There are those who would call me.....Tuffy?

     Karl Derrick Rhodes, an outfielder for Western Hills High School of Cincinnati, Ohio, was drafted in the 3rd round (#68 overall) of the 1986 June draft by the Houston Astros.  Swift on the bases, but not overwhelming of power.  Karl was chosen to help out with Houston's youth movement of the late 80s and early 90s.  The team had high hopes for Karl, along with the likes of Gerald Young, Eric Anthony, Cameron Drew, Ken Caminiti, Craig Biggio & Kenny Lofton.  Some would fulfill those hopes, others not so much.

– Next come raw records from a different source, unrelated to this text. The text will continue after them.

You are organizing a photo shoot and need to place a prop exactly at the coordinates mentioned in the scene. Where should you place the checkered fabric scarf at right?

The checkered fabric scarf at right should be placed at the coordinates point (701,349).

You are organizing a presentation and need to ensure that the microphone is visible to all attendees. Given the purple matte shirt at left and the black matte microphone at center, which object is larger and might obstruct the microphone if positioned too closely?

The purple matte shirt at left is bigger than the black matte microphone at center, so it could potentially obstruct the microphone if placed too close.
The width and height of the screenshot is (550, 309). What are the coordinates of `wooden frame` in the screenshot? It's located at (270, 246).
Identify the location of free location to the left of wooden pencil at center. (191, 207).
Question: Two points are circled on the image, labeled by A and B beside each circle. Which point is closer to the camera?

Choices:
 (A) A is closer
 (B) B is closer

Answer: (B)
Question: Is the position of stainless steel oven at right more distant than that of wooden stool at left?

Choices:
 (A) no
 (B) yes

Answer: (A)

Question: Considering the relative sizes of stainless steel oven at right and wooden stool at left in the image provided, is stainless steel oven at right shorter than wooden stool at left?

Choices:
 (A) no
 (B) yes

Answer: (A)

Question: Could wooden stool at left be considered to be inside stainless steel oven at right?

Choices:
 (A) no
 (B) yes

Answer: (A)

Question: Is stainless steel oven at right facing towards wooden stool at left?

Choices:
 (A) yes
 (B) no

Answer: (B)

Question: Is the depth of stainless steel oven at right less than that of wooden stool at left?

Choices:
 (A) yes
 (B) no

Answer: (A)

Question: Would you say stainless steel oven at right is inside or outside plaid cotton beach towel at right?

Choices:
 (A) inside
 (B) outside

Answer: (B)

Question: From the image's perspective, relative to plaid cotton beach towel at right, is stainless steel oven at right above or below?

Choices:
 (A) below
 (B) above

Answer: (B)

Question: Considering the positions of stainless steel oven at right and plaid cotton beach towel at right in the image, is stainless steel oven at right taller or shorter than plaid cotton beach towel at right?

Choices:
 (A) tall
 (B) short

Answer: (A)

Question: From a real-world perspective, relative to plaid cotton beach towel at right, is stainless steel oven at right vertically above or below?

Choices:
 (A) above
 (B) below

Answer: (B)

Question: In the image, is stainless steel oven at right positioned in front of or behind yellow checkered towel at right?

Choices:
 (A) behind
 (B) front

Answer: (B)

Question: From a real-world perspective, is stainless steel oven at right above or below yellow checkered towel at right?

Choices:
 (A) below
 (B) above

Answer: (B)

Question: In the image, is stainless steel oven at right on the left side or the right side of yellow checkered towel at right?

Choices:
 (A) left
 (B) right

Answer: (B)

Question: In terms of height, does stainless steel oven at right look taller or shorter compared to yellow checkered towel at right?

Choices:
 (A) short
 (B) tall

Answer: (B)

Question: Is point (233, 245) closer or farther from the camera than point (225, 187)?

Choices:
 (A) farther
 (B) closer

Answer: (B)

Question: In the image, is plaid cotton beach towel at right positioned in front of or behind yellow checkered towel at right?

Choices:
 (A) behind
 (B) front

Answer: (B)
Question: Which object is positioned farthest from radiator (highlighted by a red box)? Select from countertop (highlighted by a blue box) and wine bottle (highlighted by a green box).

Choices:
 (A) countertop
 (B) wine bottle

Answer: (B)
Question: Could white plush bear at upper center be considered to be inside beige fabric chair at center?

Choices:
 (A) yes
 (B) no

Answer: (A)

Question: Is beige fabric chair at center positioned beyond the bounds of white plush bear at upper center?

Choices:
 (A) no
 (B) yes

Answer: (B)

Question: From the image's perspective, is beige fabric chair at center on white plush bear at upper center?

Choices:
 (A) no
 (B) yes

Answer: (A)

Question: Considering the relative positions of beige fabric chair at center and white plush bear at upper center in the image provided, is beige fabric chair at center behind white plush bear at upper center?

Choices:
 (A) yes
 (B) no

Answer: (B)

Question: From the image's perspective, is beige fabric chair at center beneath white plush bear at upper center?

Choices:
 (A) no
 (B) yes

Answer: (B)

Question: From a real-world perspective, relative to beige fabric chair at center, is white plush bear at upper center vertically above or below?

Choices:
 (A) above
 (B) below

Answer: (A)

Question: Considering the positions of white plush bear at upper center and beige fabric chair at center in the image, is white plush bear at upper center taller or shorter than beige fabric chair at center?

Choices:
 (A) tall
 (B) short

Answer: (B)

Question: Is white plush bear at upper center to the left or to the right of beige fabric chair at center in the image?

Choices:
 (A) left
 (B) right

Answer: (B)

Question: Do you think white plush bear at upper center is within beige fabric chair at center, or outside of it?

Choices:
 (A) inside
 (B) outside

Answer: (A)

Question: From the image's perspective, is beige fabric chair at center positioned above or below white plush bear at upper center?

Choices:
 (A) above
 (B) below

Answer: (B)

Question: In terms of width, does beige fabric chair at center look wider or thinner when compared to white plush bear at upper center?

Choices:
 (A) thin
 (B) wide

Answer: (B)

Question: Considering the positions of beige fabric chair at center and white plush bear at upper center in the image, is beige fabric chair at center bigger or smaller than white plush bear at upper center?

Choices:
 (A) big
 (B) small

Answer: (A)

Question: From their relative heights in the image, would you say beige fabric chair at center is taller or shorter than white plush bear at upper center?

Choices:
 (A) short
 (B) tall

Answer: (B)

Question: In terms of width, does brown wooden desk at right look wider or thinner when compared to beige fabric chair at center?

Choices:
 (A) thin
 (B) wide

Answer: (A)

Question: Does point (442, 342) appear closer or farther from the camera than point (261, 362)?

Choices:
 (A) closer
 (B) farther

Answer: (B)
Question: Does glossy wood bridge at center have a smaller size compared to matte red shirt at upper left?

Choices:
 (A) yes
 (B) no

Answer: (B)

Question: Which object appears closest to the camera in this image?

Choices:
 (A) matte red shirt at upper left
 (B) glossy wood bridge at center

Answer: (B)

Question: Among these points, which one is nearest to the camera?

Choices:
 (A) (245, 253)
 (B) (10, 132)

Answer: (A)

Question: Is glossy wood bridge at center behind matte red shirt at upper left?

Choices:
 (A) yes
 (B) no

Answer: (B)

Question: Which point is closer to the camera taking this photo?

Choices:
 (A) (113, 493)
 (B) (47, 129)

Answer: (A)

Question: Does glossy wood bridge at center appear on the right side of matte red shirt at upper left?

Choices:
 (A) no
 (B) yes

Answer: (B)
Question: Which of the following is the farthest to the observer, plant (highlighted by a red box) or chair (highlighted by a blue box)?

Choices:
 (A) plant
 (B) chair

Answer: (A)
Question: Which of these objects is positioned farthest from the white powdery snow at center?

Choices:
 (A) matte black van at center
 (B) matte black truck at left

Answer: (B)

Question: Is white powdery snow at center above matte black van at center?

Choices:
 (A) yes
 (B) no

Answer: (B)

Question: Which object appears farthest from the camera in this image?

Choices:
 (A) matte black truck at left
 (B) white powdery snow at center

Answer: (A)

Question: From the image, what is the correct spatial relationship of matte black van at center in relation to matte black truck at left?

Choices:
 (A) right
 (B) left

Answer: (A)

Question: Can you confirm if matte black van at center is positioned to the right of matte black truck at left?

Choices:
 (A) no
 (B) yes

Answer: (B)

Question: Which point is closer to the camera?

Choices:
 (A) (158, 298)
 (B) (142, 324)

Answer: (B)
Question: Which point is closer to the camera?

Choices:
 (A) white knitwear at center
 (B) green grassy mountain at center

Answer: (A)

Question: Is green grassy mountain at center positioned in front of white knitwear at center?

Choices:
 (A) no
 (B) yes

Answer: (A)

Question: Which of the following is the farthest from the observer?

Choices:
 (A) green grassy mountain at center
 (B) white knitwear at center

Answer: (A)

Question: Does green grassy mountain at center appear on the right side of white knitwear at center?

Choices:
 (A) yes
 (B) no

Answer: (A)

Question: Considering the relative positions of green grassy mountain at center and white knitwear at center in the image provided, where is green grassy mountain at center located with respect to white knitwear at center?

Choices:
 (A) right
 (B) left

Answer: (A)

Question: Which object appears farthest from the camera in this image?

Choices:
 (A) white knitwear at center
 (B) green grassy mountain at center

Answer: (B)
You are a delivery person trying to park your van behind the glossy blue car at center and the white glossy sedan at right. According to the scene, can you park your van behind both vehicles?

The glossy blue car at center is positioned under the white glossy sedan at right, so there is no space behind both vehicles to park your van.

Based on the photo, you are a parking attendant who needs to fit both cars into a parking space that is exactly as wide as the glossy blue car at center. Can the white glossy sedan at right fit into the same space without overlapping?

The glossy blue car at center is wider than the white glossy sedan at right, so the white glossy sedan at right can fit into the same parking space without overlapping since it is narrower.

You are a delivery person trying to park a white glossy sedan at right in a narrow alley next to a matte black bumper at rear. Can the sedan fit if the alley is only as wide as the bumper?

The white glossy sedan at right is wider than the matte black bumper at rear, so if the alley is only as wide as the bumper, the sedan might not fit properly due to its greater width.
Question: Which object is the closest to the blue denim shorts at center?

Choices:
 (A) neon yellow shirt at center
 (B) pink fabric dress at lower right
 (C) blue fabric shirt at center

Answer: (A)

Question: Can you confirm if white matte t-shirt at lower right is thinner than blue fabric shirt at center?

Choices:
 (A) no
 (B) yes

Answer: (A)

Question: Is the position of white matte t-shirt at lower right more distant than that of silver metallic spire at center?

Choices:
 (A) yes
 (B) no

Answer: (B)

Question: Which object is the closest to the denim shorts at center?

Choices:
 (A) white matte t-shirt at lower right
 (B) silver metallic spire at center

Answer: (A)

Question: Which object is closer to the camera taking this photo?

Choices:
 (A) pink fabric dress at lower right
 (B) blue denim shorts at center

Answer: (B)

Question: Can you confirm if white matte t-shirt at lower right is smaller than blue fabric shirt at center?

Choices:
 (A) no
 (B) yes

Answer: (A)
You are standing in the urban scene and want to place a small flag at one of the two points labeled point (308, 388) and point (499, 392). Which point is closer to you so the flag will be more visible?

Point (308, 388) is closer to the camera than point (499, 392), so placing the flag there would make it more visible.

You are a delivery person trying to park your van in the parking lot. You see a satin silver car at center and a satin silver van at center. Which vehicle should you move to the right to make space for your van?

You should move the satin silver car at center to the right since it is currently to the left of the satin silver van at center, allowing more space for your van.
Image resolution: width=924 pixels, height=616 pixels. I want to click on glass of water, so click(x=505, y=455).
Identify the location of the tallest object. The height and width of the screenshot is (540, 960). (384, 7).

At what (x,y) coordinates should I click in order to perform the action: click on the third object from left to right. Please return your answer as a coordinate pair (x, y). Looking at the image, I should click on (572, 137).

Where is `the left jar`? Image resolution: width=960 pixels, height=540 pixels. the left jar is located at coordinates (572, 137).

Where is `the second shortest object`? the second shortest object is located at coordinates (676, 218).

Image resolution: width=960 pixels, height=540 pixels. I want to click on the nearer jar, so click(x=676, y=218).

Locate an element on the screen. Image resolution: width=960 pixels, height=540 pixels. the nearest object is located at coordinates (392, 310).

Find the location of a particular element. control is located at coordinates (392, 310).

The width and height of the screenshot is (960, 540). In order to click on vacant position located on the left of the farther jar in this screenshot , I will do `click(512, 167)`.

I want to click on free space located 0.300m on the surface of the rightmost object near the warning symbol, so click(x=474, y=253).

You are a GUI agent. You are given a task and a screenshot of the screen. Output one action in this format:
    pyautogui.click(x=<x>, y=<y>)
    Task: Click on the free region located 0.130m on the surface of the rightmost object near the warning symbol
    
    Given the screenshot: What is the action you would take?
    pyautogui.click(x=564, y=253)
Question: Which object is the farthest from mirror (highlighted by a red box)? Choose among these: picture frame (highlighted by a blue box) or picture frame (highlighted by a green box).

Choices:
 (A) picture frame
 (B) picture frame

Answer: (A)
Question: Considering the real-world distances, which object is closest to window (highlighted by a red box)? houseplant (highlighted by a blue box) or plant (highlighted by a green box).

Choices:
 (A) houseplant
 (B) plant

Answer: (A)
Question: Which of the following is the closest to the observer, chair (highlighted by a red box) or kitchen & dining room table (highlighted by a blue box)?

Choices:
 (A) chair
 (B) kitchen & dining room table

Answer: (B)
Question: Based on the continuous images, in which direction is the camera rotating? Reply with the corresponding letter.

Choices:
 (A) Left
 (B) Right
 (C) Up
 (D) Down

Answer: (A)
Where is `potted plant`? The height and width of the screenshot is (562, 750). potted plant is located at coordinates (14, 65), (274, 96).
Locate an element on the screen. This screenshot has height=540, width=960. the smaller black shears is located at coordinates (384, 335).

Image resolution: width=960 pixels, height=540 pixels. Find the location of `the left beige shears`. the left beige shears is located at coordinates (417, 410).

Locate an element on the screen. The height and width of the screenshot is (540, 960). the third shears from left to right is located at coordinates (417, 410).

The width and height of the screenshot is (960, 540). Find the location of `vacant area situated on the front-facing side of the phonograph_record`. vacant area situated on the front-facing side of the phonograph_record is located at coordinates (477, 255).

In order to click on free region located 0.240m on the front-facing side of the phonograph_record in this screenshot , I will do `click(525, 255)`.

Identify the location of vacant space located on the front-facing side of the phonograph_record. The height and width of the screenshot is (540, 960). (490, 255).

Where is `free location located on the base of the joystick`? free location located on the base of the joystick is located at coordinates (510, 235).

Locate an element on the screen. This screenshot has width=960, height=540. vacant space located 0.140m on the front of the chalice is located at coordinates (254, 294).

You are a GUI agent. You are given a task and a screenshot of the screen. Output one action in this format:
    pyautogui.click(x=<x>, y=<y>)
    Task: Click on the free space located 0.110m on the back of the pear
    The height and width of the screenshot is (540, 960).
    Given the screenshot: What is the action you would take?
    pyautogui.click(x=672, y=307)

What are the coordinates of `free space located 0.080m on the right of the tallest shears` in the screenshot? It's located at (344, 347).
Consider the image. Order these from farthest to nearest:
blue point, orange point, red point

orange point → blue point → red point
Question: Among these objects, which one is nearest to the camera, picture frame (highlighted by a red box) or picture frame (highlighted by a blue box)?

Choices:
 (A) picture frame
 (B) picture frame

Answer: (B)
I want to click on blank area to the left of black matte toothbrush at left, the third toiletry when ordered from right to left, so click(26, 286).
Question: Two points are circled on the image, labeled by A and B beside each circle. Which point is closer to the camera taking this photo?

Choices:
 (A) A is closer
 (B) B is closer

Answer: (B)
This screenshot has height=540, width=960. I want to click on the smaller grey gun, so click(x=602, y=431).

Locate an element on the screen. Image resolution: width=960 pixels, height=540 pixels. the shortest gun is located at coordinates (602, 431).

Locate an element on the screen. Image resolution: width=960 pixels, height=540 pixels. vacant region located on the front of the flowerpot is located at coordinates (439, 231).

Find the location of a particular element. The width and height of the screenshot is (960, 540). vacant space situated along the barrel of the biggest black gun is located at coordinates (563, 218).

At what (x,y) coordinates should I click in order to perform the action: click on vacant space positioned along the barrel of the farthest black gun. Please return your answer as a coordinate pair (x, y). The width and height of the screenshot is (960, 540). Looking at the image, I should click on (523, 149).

     Here is Tuffy's first baseball card, from the 1987 ProCards Asheville Tourists set.  Skinny 18 year old kid, drafted for his speed more than anything else.  Those stats don't look too bad for someone straight out of high school.

  


     For whatever reason, despite Karl having been nicknamed "Tuffy" years before making it in pro baseball, it wasn't until his infamous 3-HR perfomance with the Cubs that he would be listed as "Tuffy Rhodes" on a baseball card. I guess "Tuffy" was just easier for the Japanese to pronounce than "Karl", as he's listed as Tuffy on all of his Japanese issue cards.